• Image about Rugby
Ian Allen

For some students, rugby is a lot more than just a game.

Fourteen boys and girls are running down the basketball court at Public and Middle School 218 in the South Bronx, N.Y. Their speed signals the intensity of the competition. Yet the nets above them on either end of the court hang idle. Instead, the children’s eyes fixate on the plastic strips at the waists of players on the opposing team. But this isn’t indoor flag football, either. They chase a ball that resembles the one New York Giants quarterback Eli Manning throws, only slightly bigger. They toss it sideways and backward, never forward. They’re playing what has become one of the most popular sports at this predominantly black and Latino school — rugby.
  • Image about Rugby
Ian Allen

“Rugby shows me that in life there is not an easy path; there are different obstacles I have to go through,” says Steven Nuñez, an eighth-grader breathing loudly as he takes a break from the game.

“The game is not just that you get to run straight,” adds Jeremy Perez, another eighth-grader. “You have to avoid the other players. It’s like in life; it’s not going to be you just living your life easily without consequences. There’s always somebody to try and bring you down to stop you. You have to be ready to take on those obstacles.”

Rugby has become a tool in many inner-city neighborhoods to distract kids from peer cultures that can lead to trouble.
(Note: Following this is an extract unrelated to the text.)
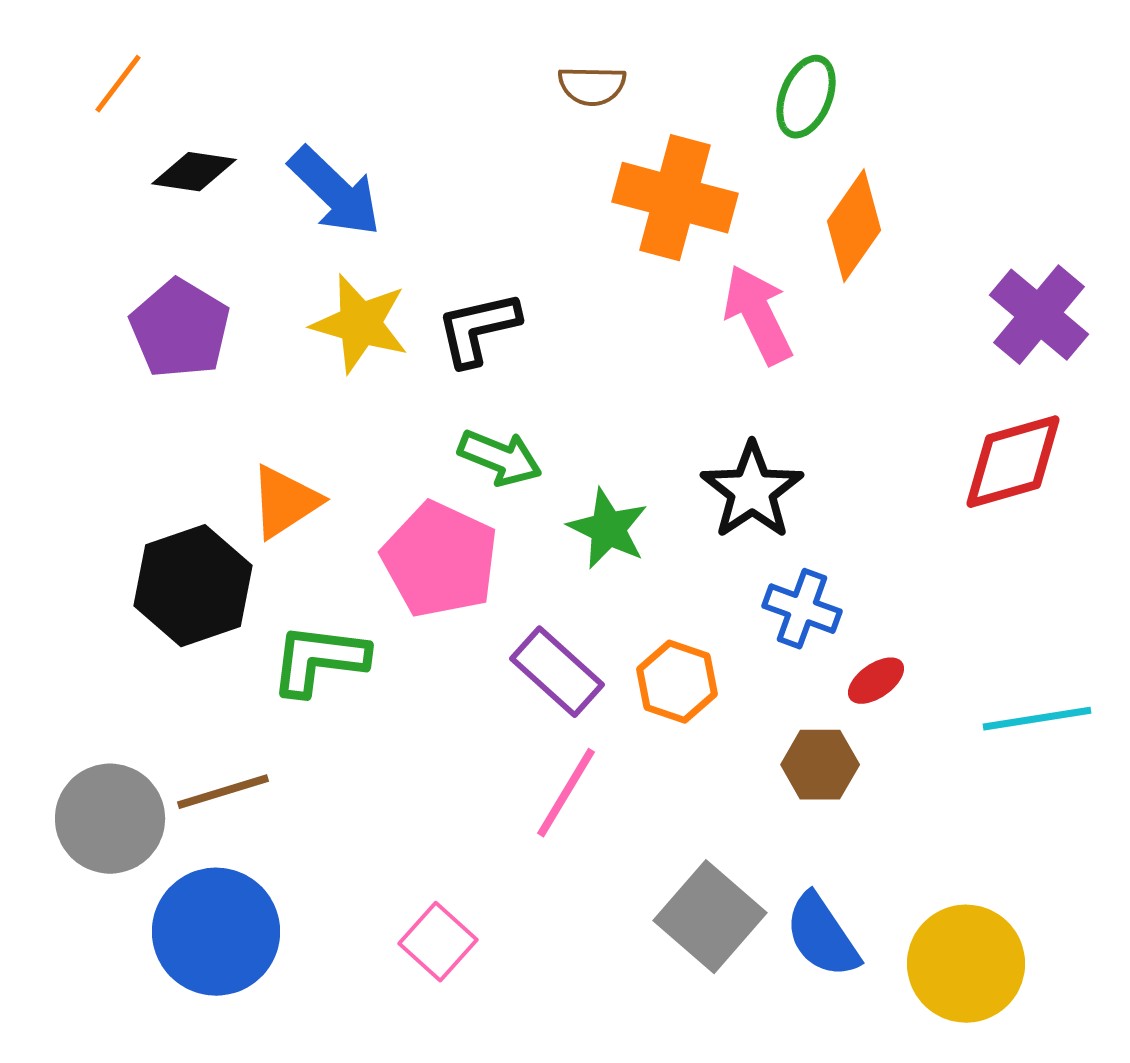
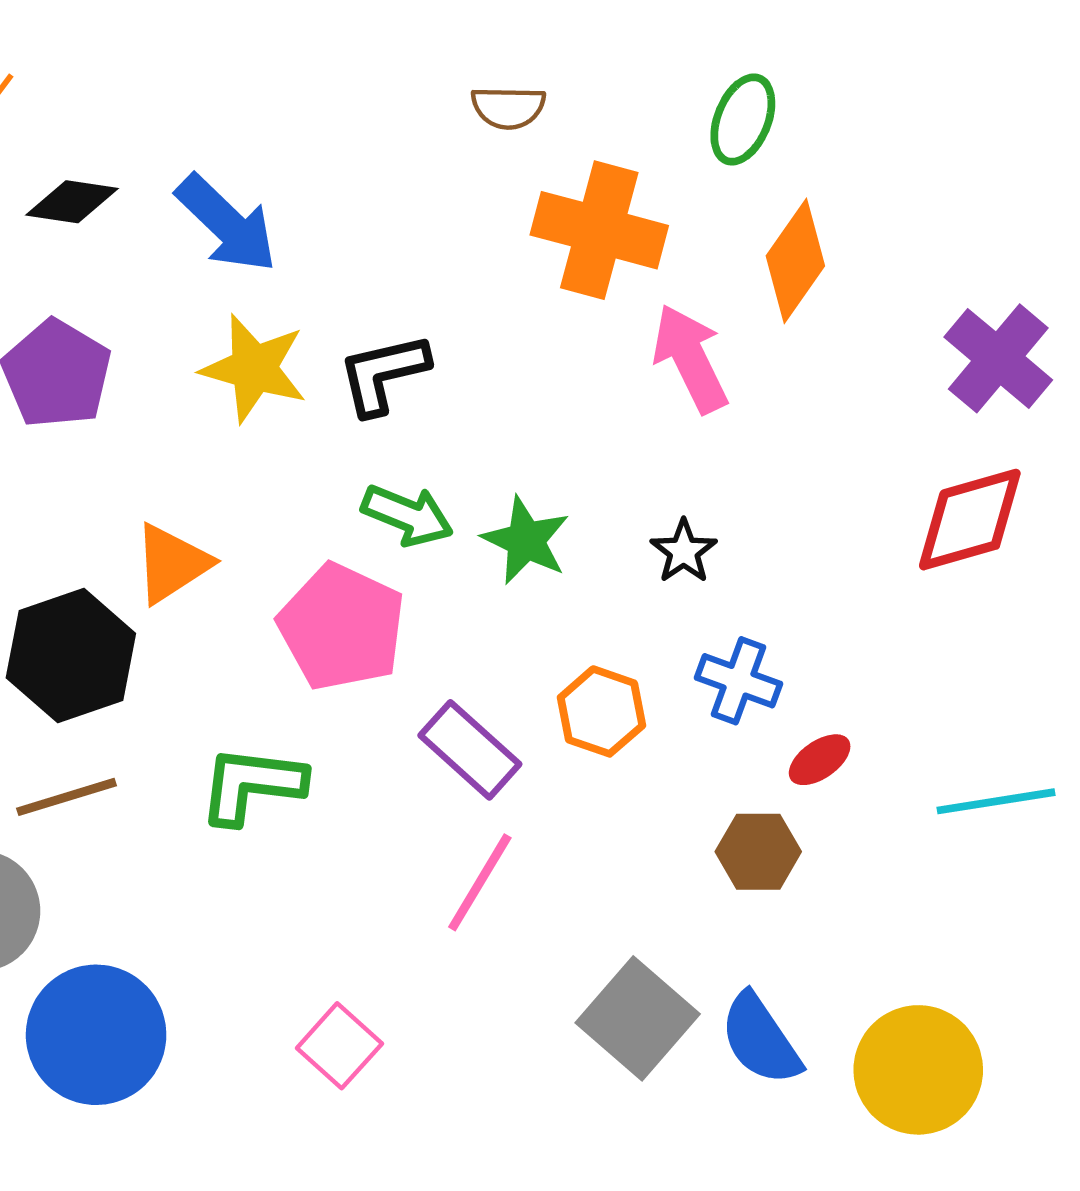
black star: (752, 491) -> (684, 551), size x0.6
green star: (608, 529) -> (526, 540), moved
green L-shape: (319, 660) -> (252, 785), moved
orange hexagon: (677, 682) -> (601, 711), moved
brown line: (223, 792) -> (66, 797), moved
For example, the Institute for the Study & Practice of Nonviolence in Providence, R.I., specializes in teaching kids how to solve conflicts without violence. The institute is developing a partnership with Rhode Island Rebellion Rugby League, a company started by Lawrence Almagno and Anthony Nardolillo, two rugby players in their 20s. Rhode Island Rebellion’s nonprofit, American Youth Rugby League Association (AYRLA), will introduce the sport to inner-city middle school students in Providence; Washington, D.C.; Philadelphia and Jacksonville, Fla. Nonprofits? like AYRLA take rugby? leagues beyond the typical white, suburban population considered to be most attracted to them. In the process, kids say they learn skills that help them when they’re not playing the game.

“Like in rugby, it’s not just pass and run; there’s a lot you got to go through,” Nuñez says. “Not an easy sport to just catch on.”
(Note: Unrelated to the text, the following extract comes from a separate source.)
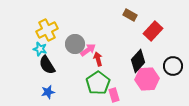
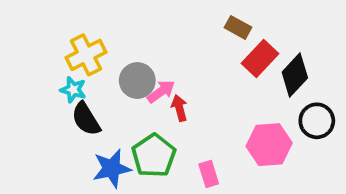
red rectangle: (153, 31) -> (260, 59), moved
black diamond: (138, 61) -> (295, 75), moved
green pentagon: (98, 83) -> (154, 156), moved
blue star: (48, 92) -> (112, 168), moved, size x1.5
Despite the positives, it was not easy for Perez to convince his parents to let him play. They are typical of many Dominican-American families in the Bronx — big baseball fans. “My father really wanted me to play baseball, and rugby was OK until I missed a baseball practice because I was at a rugby tournament. He got really mad when I told him rugby was more important to me than baseball.”
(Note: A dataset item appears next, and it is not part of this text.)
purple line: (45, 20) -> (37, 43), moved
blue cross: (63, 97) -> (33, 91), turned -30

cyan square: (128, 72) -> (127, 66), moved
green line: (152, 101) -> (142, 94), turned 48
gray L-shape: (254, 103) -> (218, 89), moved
The elder Perez thought his son’s slim build was more suited for the American pastime than the foreign sport with the rough reputation. Although he’s playing flag rugby now, Jeremy is already excited about moving up to tackling, which comes with contact rugby in many high school programs.

“I don’t think it is violent because you can’t kick, elbow people, punch people with your arms,” he says. “A lot of athletes have bruises and scratches in other sports. In hockey they let you just punch it out until one of them falls on the floor. In football they’re tackling too. Rugby, they’re not punching, kicking anything; they’re just grabbing them like that and using their shoulders to take them down. Rugby tackles are safer. It really is not fair to think of the sport as football without pads or protection.”